Congrats:hugs: if you want to tell her about Fab....we can help her.

Pandora
08-30-2010, 08:29 PM
Thanks again for all the the advice and kind words (and for the PM Sarah). FAB sounds good and I think she might be open to it. Not just yet though, but soon. So far she is still here and willing to at least learn and understand. That's all I could hope for. Whether we stay together or not and even though it took a bit too long for me to tell her, I feel really relieved that I was able to do it before it was too late. She's the only person I've ever told (other than the wonderful people here!) so it was especially hard. But her response has been great. She has a heart of pure gold.

Naomi Rayne
08-30-2010, 10:31 PM
When i told my GF this is exactly what happened. She was accepting enough to learn and delve into things with me and we took things one step at a time. I only showed and talk about things to her as much as she wanted to see and know. So i wish you and your GF the best of luck and i hope it all works out

Lady Joan
08-30-2010, 11:31 PM
Congratulation:hugs:

Best advise I can give as a GG is communication and honesty, and have her sign up here as well.

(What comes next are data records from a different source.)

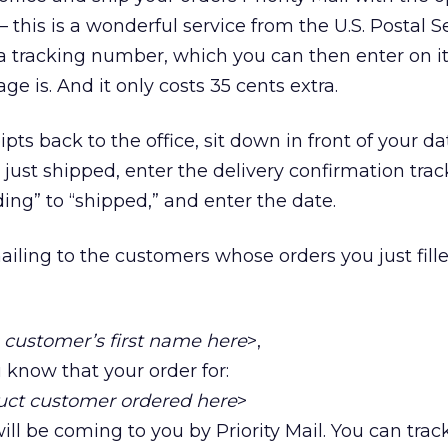
 this is a wonderful service from the U.S. Postal S
a tracking number, which you can then enter on it
e is. And it only costs 35 cents extra.
pts back to the office, sit down in front of your d
 just shipped, enter the delivery confirmation tra
ng” to “shipped,” and enter the date.
ling to the customers whose orders you just filled
s customer’s first name here
>,
u know that your order for:
duct customer ordered here
>
ill be coming to you by Priority Mail. You can trac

She can ask other GG's questions she may not want to ask you.


I met my SO as a girl, and just knew it was right. Even being in the lifestyle, I had a ton of questions as well and am still asking and learning more all the time.

Tasha McIntyre
08-31-2010, 02:41 AM
Good for you Pandora. I wish I could have told my wife after only 2 years and not the 8 years that it did take :doh:.

All you can do now is acknowledge and appreciate her acceptance, that's a great place to start from. I'm sure you will answer the inevitable questions honestly and openly.

Good luck

Tash :)

Christina Horton
09-01-2010, 12:08 AM
Go slow go slow go slow!!!! I have read way too many threads lately where the SO is ok at first then does a 180 turn around. Make sure she knows you don't want anything to do with srs or men. Don't bring up CDing only let her. Etc. Good luck.

Pandora
09-02-2010, 07:59 PM
I have read way too many threads lately where the SO is ok at first then does a 180 turn around.

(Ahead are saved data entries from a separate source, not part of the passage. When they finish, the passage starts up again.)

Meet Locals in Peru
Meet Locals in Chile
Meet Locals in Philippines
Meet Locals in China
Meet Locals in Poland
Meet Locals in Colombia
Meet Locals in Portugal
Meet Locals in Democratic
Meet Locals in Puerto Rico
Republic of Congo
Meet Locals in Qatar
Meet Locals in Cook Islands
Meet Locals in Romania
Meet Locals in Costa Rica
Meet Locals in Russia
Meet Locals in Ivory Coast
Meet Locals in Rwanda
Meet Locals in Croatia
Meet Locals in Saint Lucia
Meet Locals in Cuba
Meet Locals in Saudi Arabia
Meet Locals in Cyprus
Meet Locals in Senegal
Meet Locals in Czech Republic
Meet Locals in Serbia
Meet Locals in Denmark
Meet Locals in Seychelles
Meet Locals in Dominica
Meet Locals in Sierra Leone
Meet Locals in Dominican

I've heard this too and am ready for this possibility. For me it was just more important to get the truth out, no matter the consequences. It's stressing a bit but still better than keeping it bottled up.


Make sure she knows you don't want anything to do with srs or men. Don't bring up CDing only let her. Etc. Good luck.

Thanks. These were pretty much the first things covered as she had/has lots of questions.